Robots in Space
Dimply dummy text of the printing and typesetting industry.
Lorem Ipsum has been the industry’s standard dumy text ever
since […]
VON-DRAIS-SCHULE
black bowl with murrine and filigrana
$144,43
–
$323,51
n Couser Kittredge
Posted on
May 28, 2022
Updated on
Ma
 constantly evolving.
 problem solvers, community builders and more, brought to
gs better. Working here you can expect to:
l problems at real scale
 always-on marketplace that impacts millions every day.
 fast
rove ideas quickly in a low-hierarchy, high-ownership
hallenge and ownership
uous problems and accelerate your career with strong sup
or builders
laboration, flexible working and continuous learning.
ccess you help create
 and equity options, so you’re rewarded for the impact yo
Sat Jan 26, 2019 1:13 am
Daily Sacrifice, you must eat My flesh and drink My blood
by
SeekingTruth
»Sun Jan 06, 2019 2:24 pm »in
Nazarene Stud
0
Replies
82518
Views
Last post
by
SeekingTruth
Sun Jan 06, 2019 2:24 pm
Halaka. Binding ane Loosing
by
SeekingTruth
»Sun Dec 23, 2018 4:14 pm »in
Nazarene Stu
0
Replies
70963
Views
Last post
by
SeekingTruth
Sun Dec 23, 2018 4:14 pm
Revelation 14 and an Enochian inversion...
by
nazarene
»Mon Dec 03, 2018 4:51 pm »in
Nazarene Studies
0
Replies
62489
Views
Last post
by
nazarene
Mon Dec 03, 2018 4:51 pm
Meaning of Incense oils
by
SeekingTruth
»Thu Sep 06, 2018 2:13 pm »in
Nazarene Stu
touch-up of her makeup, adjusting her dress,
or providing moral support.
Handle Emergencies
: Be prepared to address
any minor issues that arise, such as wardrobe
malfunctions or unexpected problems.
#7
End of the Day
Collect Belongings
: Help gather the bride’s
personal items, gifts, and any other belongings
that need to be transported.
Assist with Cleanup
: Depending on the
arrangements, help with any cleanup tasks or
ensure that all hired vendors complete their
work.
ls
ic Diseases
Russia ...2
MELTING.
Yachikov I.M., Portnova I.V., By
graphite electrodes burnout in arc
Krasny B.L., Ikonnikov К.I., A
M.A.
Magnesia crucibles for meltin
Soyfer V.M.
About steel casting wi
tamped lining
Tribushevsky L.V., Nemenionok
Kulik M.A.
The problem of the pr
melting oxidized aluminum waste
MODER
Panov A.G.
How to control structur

**PROMPT**: Exactly as they stand above, retype all of the records.

**RESULT BELOW**:
Robots in Space
Dimply dummy text of the printing and typesetting industry.
Lorem Ipsum has been the industry’s standard dumy text ever
since […]
VON-DRAIS-SCHULE
black bowl with murrine and filigrana
$144,43
–
$323,51
n Couser Kittredge
Posted on
May 28, 2022
Updated on
Ma
 constantly evolving.
 problem solvers, community builders and more, brought to
gs better. Working here you can expect to:
l problems at real scale
 always-on marketplace that impacts millions every day.
 fast
rove ideas quickly in a low-hierarchy, high-ownership
hallenge and ownership
uous problems and accelerate your career with strong sup
or builders
laboration, flexible working and continuous learning.
ccess you help create
 and equity options, so you’re rewarded for the impact yo
Sat Jan 26, 2019 1:13 am
Daily Sacrifice, you must eat My flesh and drink My blood
by
SeekingTruth
»Sun Jan 06, 2019 2:24 pm »in
Nazarene Stud
0
Replies
82518
Views
Last post
by
SeekingTruth
Sun Jan 06, 2019 2:24 pm
Halaka. Binding ane Loosing
by
SeekingTruth
»Sun Dec 23, 2018 4:14 pm »in
Nazarene Stu
0
Replies
70963
Views
Last post
by
SeekingTruth
Sun Dec 23, 2018 4:14 pm
Revelation 14 and an Enochian inversion...
by
nazarene
»Mon Dec 03, 2018 4:51 pm »in
Nazarene Studies
0
Replies
62489
Views
Last post
by
nazarene
Mon Dec 03, 2018 4:51 pm
Meaning of Incense oils
by
SeekingTruth
»Thu Sep 06, 2018 2:13 pm »in
Nazarene Stu
touch-up of her makeup, adjusting her dress,
or providing moral support.
Handle Emergencies
: Be prepared to address
any minor issues that arise, such as wardrobe
malfunctions or unexpected problems.
#7
End of the Day
Collect Belongings
: Help gather the bride’s
personal items, gifts, and any other belongings
that need to be transported.
Assist with Cleanup
: Depending on the
arrangements, help with any cleanup tasks or
ensure that all hired vendors complete their
work.
ls
ic Diseases
Russia ...2
MELTING.
Yachikov I.M., Portnova I.V., By
graphite electrodes burnout in arc
Krasny B.L., Ikonnikov К.I., A
M.A.
Magnesia crucibles for meltin
Soyfer V.M.
About steel casting wi
tamped lining
Tribushevsky L.V., Nemenionok
Kulik M.A.
The problem of the pr
melting oxidized aluminum waste
MODER
Panov A.G.
How to control structur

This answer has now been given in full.